A Jon Hamm clip turned a 2010 Danish hit into a meme
The current wave is built around a short scene where Jon Hamm dances with his eyes closed in a blue-lit club. Users stitch the clip into everyday situations, often to signal a sudden shift from stress to relief, or a moment of nostalgia.
The original TV sequence has its own story: Your Friends & Neighbors follows Hamm’s character, Andrew “Coop” Cooper, a recently divorced and jobless hedge fund manager who starts stealing from wealthy neighbours. The meme format has detached from that plot and now works as a general visual shorthand for “escaping the moment.”
From Russia to global feeds in a matter of weeks
According to meme trackers, early versions of the trend circulated in Russia in autumn 2025 before spreading more broadly across platforms. Kato told Danish media that he initially noticed reels tagged with Cyrillic writing that he could not understand, and he hesitated to engage until the trend became clearly global.
By early December, the format had moved beyond niche edits and into mainstream timelines, driven by the recognisable Jon Hamm clip and the track’s straightforward, club-ready hook.
What the metrics show and what remains unclear
Kato’s label, One Seven Music, has shared platform data indicating that the sound has been used at scale across TikTok and Instagram, with hundreds of millions of views and high engagement in likes and shares. The song has also surged in daily streams on major platforms.

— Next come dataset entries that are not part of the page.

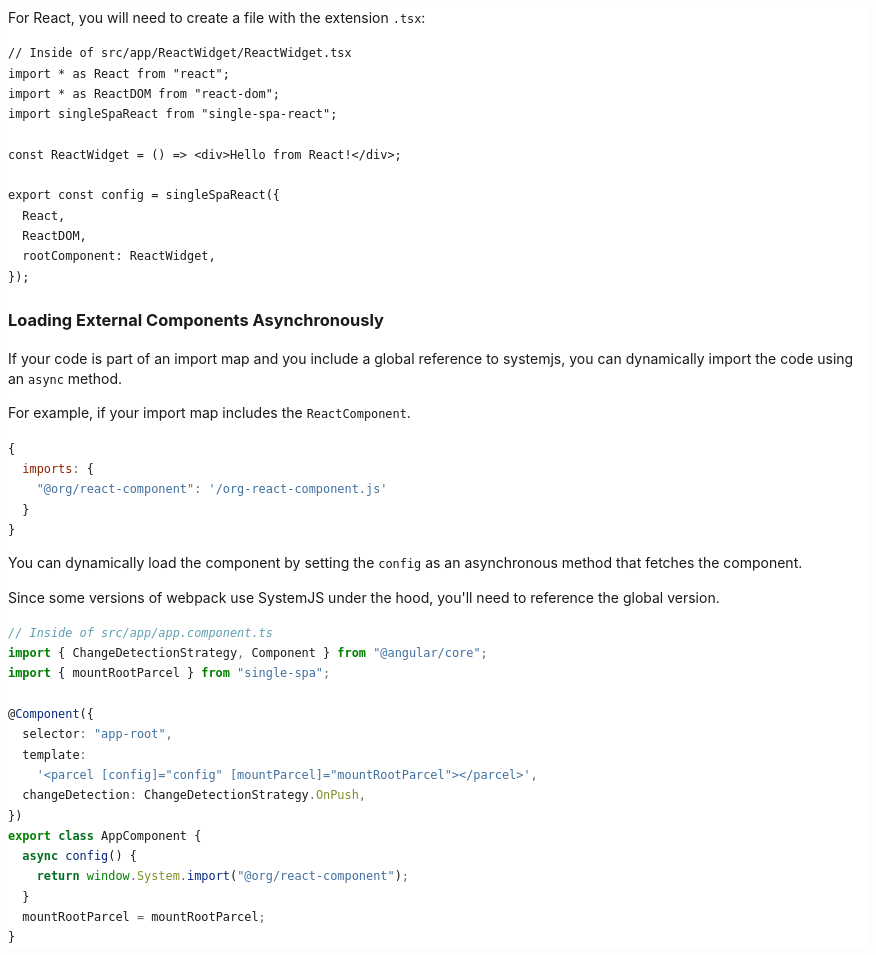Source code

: For React, you will need to create a file with the extension `.tsx`:

```tsx
// Inside of src/app/ReactWidget/ReactWidget.tsx
import * as React from "react";
import * as ReactDOM from "react-dom";
import singleSpaReact from "single-spa-react";

const ReactWidget = () => <div>Hello from React!</div>;

export const config = singleSpaReact({
  React,
  ReactDOM,
  rootComponent: ReactWidget,
});
```

### Loading External Components Asynchronously

If your code is part of an import map and you include a global reference to
systemjs, you can dynamically import the code using an `async` method.

For example, if your import map includes the `ReactComponent`.

```javascript
{
  imports: {
    "@org/react-component": '/org-react-component.js'
  }
}
```

You can dynamically load the component by setting the `config` as an
asynchronous method that fetches the component.

Since some versions of webpack use SystemJS under the hood, you'll need to
reference the global version.

```ts
// Inside of src/app/app.component.ts
import { ChangeDetectionStrategy, Component } from "@angular/core";
import { mountRootParcel } from "single-spa";

@Component({
  selector: "app-root",
  template:
    '<parcel [config]="config" [mountParcel]="mountRootParcel"></parcel>',
  changeDetection: ChangeDetectionStrategy.OnPush,
})
export class AppComponent {
  async config() {
    return window.System.import("@org/react-component");
  }
  mountRootParcel = mountRootParcel;
}
```
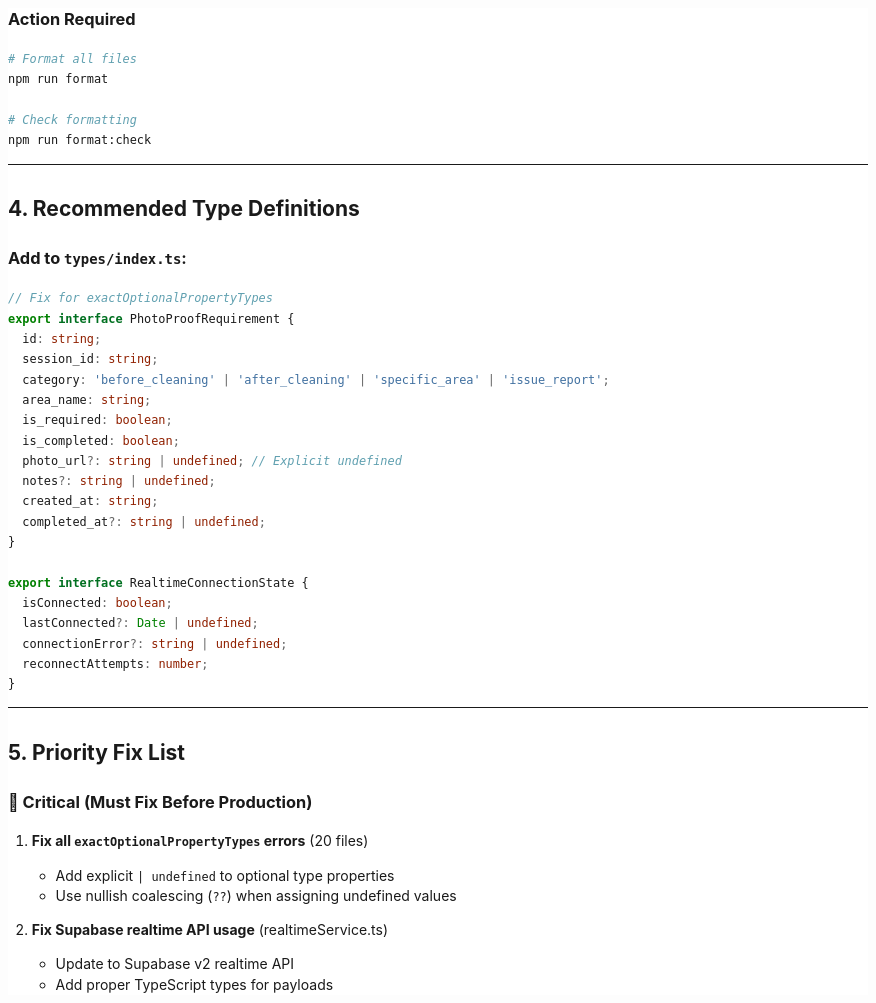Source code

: ### Action Required

```bash
# Format all files
npm run format

# Check formatting
npm run format:check
```

---

## 4. Recommended Type Definitions

### Add to `types/index.ts`:

```typescript
// Fix for exactOptionalPropertyTypes
export interface PhotoProofRequirement {
  id: string;
  session_id: string;
  category: 'before_cleaning' | 'after_cleaning' | 'specific_area' | 'issue_report';
  area_name: string;
  is_required: boolean;
  is_completed: boolean;
  photo_url?: string | undefined; // Explicit undefined
  notes?: string | undefined;
  created_at: string;
  completed_at?: string | undefined;
}

export interface RealtimeConnectionState {
  isConnected: boolean;
  lastConnected?: Date | undefined;
  connectionError?: string | undefined;
  reconnectAttempts: number;
}
```

---

## 5. Priority Fix List

### 🔴 Critical (Must Fix Before Production)

1. **Fix all `exactOptionalPropertyTypes` errors** (20 files)
   - Add explicit `| undefined` to optional type properties
   - Use nullish coalescing (`??`) when assigning undefined values

2. **Fix Supabase realtime API usage** (realtimeService.ts)
   - Update to Supabase v2 realtime API
   - Add proper TypeScript types for payloads
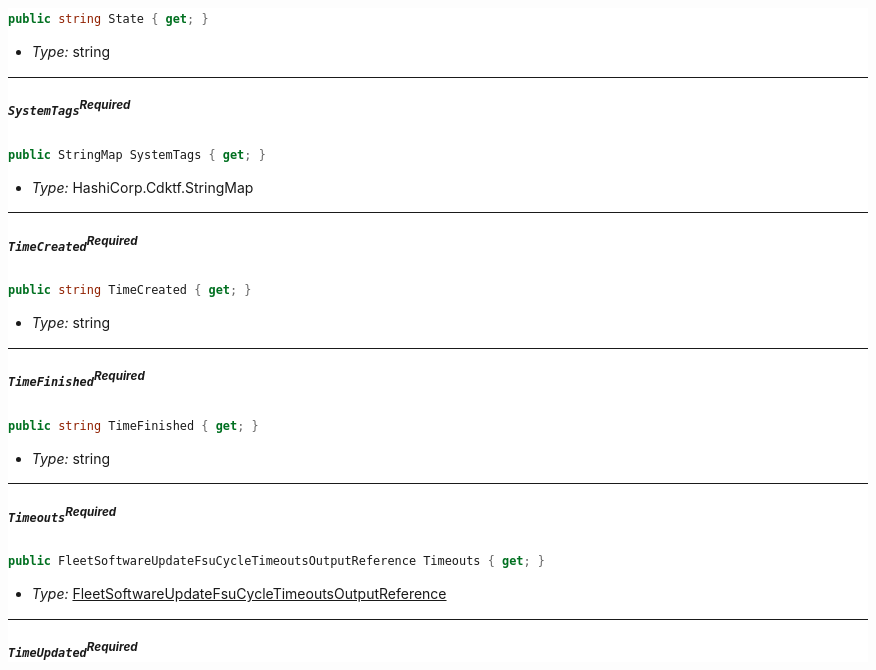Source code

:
 ```csharp
public string State { get; }
```

- *Type:* string

---

##### `SystemTags`<sup>Required</sup> <a name="SystemTags" id="rhizo-co-terraform-provider-oci.fleetSoftwareUpdateFsuCycle.FleetSoftwareUpdateFsuCycle.property.systemTags"></a>

```csharp
public StringMap SystemTags { get; }
```

- *Type:* HashiCorp.Cdktf.StringMap

---

##### `TimeCreated`<sup>Required</sup> <a name="TimeCreated" id="rhizo-co-terraform-provider-oci.fleetSoftwareUpdateFsuCycle.FleetSoftwareUpdateFsuCycle.property.timeCreated"></a>

```csharp
public string TimeCreated { get; }
```

- *Type:* string

---

##### `TimeFinished`<sup>Required</sup> <a name="TimeFinished" id="rhizo-co-terraform-provider-oci.fleetSoftwareUpdateFsuCycle.FleetSoftwareUpdateFsuCycle.property.timeFinished"></a>

```csharp
public string TimeFinished { get; }
```

- *Type:* string

---

##### `Timeouts`<sup>Required</sup> <a name="Timeouts" id="rhizo-co-terraform-provider-oci.fleetSoftwareUpdateFsuCycle.FleetSoftwareUpdateFsuCycle.property.timeouts"></a>

```csharp
public FleetSoftwareUpdateFsuCycleTimeoutsOutputReference Timeouts { get; }
```

- *Type:* <a href="#rhizo-co-terraform-provider-oci.fleetSoftwareUpdateFsuCycle.FleetSoftwareUpdateFsuCycleTimeoutsOutputReference">FleetSoftwareUpdateFsuCycleTimeoutsOutputReference</a>

---

##### `TimeUpdated`<sup>Required</sup> <a name="TimeUpdated" id="rhizo-co-terraform-provider-oci.fleetSoftwareUpdateFsuCycle.FleetSoftwareUpdateFsuCycle.property.timeUpdated"></a>
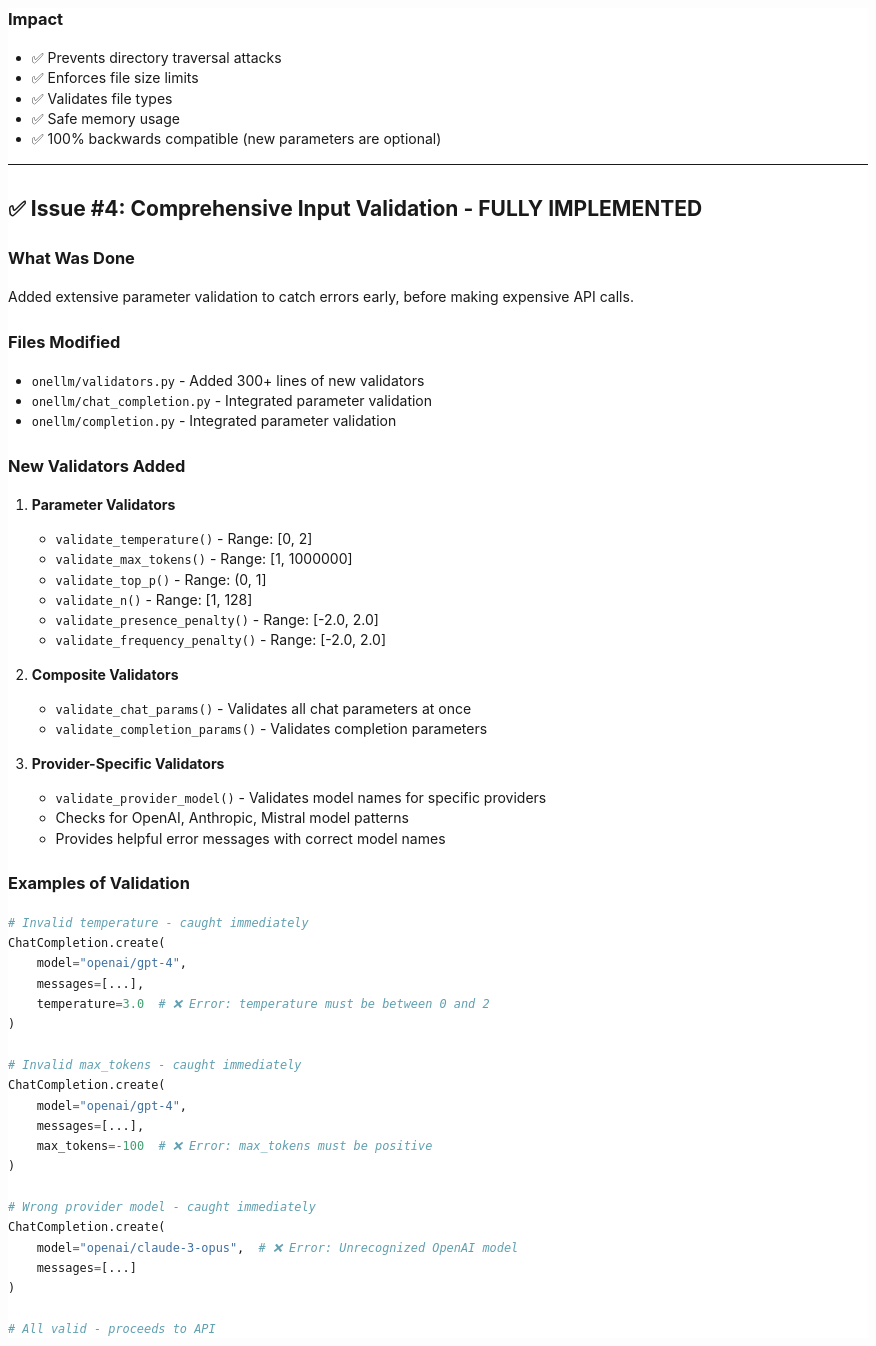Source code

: ### Impact
- ✅ Prevents directory traversal attacks
- ✅ Enforces file size limits
- ✅ Validates file types
- ✅ Safe memory usage
- ✅ 100% backwards compatible (new parameters are optional)

---

## ✅ Issue #4: Comprehensive Input Validation - **FULLY IMPLEMENTED**

### What Was Done

Added extensive parameter validation to catch errors early, before making expensive API calls.

### Files Modified
- `onellm/validators.py` - Added 300+ lines of new validators
- `onellm/chat_completion.py` - Integrated parameter validation
- `onellm/completion.py` - Integrated parameter validation

### New Validators Added

1. **Parameter Validators**
   - `validate_temperature()` - Range: [0, 2]
   - `validate_max_tokens()` - Range: [1, 1000000]
   - `validate_top_p()` - Range: (0, 1]
   - `validate_n()` - Range: [1, 128]
   - `validate_presence_penalty()` - Range: [-2.0, 2.0]
   - `validate_frequency_penalty()` - Range: [-2.0, 2.0]

2. **Composite Validators**
   - `validate_chat_params()` - Validates all chat parameters at once
   - `validate_completion_params()` - Validates completion parameters
   
3. **Provider-Specific Validators**
   - `validate_provider_model()` - Validates model names for specific providers
   - Checks for OpenAI, Anthropic, Mistral model patterns
   - Provides helpful error messages with correct model names

### Examples of Validation

```python
# Invalid temperature - caught immediately
ChatCompletion.create(
    model="openai/gpt-4",
    messages=[...],
    temperature=3.0  # ❌ Error: temperature must be between 0 and 2
)

# Invalid max_tokens - caught immediately  
ChatCompletion.create(
    model="openai/gpt-4",
    messages=[...],
    max_tokens=-100  # ❌ Error: max_tokens must be positive
)

# Wrong provider model - caught immediately
ChatCompletion.create(
    model="openai/claude-3-opus",  # ❌ Error: Unrecognized OpenAI model
    messages=[...]
)

# All valid - proceeds to API
```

At the same time, Kato has stressed that viral momentum can fade quickly. He has described the situation as “completely upside down” compared with normal music promotion, where international traction is typically slow and expensive to build.
Kato’s career, from Thisted to Denmark’s mainstream dance scene
Kato—real name Thomas Kato Vittrup—started DJing in Danish clubs in the mid‑2000s and broke through commercially with ‘Turn the Lights Off’, a 2010 cover version featuring vocals by Jon Nørgaard, a former winner of Denmark’s Popstars.
The single became a defining early hit and helped launch Kato’s album Discolized, which positioned him as part of Denmark’s mainstream dance and club circuit. Over the following years, he built a steady domestic career, including regular festival bookings and collaborations that blended house production with pop-leaning hooks.
In interviews about the current viral wave, Kato has framed it as a late, unexpected version of a dream he once had—getting a world hit—while also emphasising that his priorities have changed. He has said he values a stable life in Denmark and the time to be present as a father, even as international opportunities suddenly appear.

Why viral revivals matter for Nordic music exports
The Kato story underlines a broader shift: a decade-old Nordic track can re-enter global circulation through platform culture rather than traditional radio, labels, or touring.
For Danish and wider Nordic music industries, these moments create both opportunity and uncertainty. A viral edit can generate global demand overnight, but it can also be difficult to convert into sustained audiences without overreacting to a short-lived spike. Kato’s cautious response—welcoming the attention while avoiding inflated expectations—may become a model for how Nordic artists navigate the new “second life” economy of streaming.
As the meme continues to circulate, the next question is whether ‘Turn the Lights Off’ remains a brief social media soundtrack, or becomes a longer comeback that reshapes Kato’s international profile beyond Denmark.